Required actions -
1 – Write out the MDM Engineer job posting word for word, everything from "We are seeking" down to "API Integrations etc).".
2 – Answer these questions using the MDM Engineer job posting:
(a) What does the abbreviation MDM stand for?
(b) Within which team will the role handle the backend data engineering solution?
(c) Which cloud technology appears in the list of required technologies?

Document -

----------------

We are seeking an experienced MDM Engineer with 8 12 years of experience to lead development and operations of our Master Data Management (MDM) platforms, with hands-on experience in data engineering experience. This role will involve handling the backend data engineering solution within MDM team. This is a technical role that will require hands-on work. To succeed in this role, the candidate must have strong Data Engineering experience. Candidate must have experience on technologies like (SQL, Python, PySpark, Databricks, AWS, API Integrations etc).

----------------

Data provided -
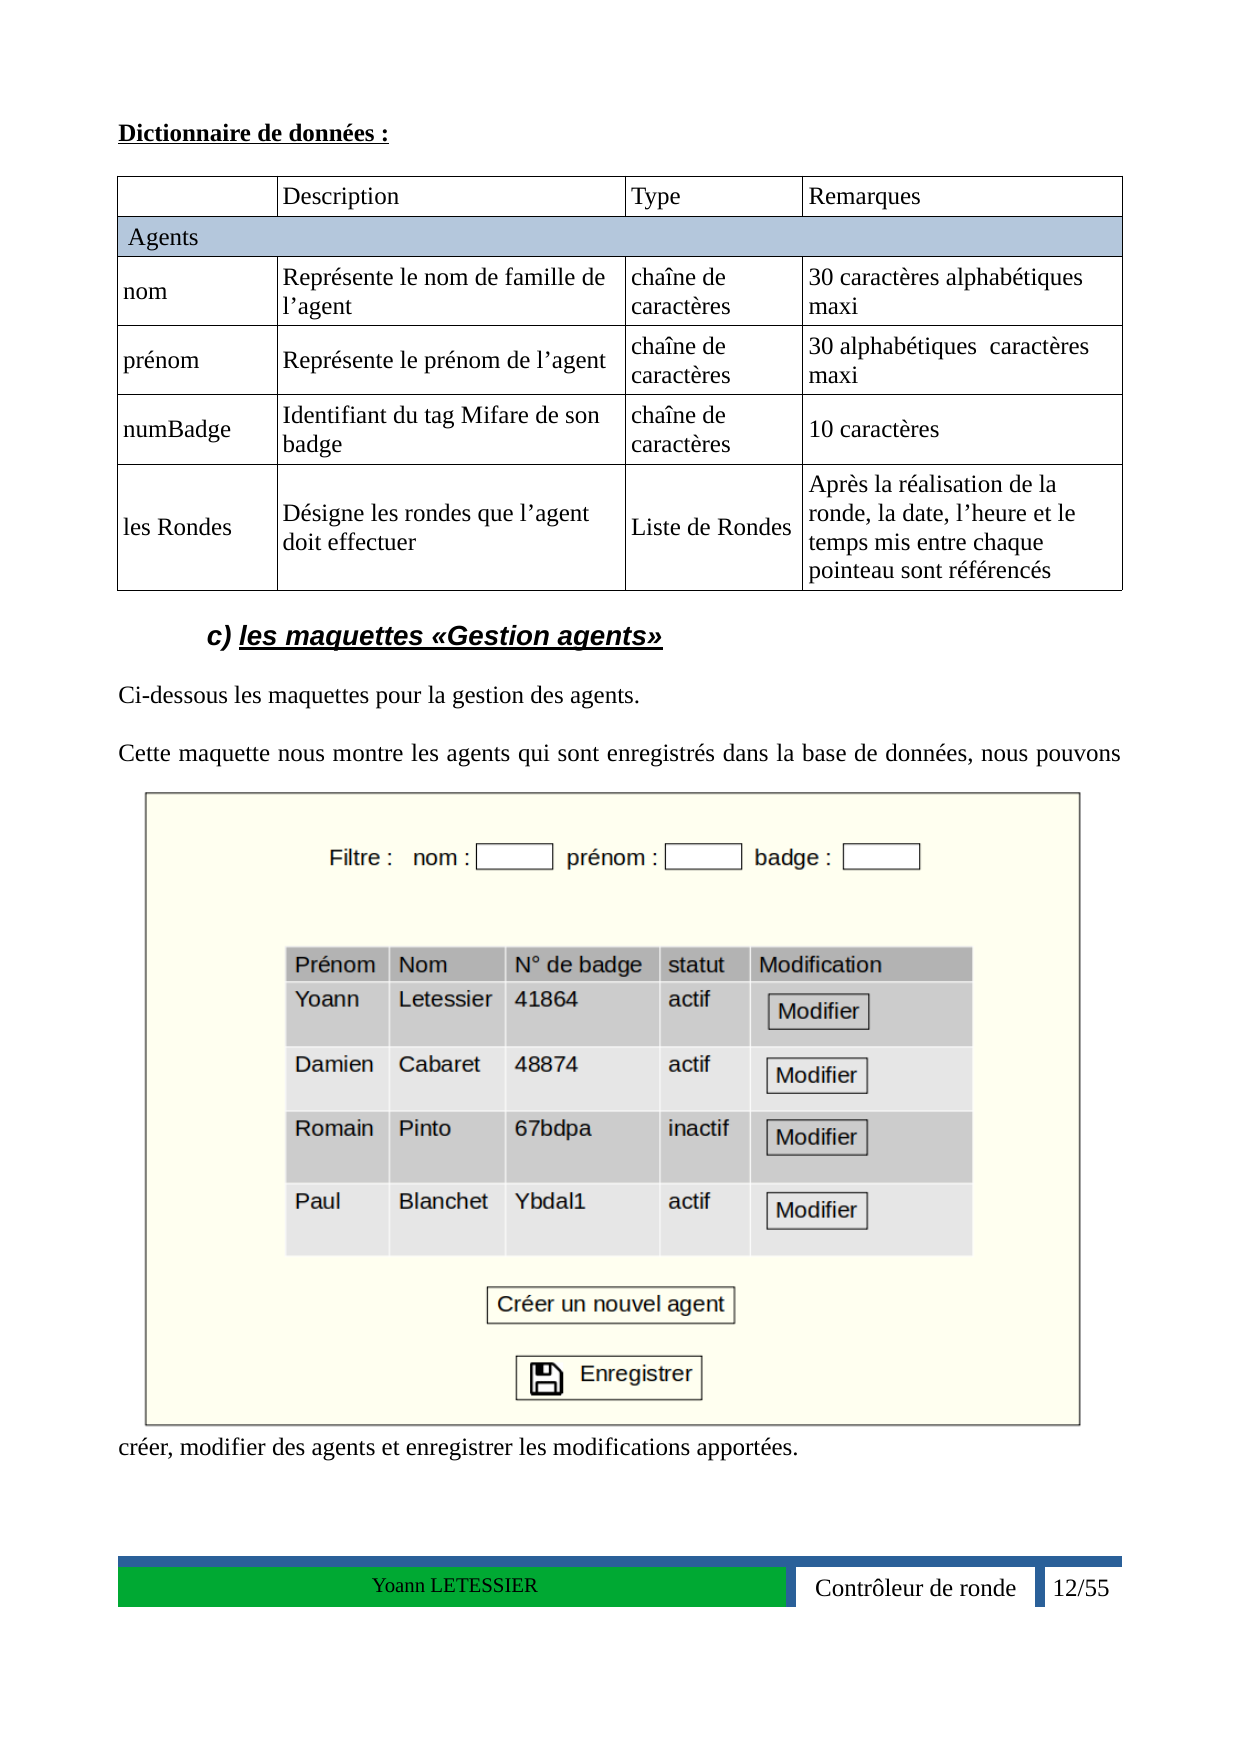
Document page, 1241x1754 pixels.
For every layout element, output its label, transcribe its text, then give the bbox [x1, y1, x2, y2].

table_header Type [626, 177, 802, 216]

----------------

Final results -
1 –
We are seeking an experienced MDM Engineer with 8 12 years of experience to lead development and operations of our Master Data Management (MDM) platforms, with hands-on experience in data engineering experience. This role will involve handling the backend data engineering solution within MDM team. This is a technical role that will require hands-on work. To succeed in this role, the candidate must have strong Data Engineering experience. Candidate must have experience on technologies like (SQL, Python, PySpark, Databricks, AWS, API Integrations etc).

2 –
(a) Master Data Management
(b) The MDM team
(c) AWS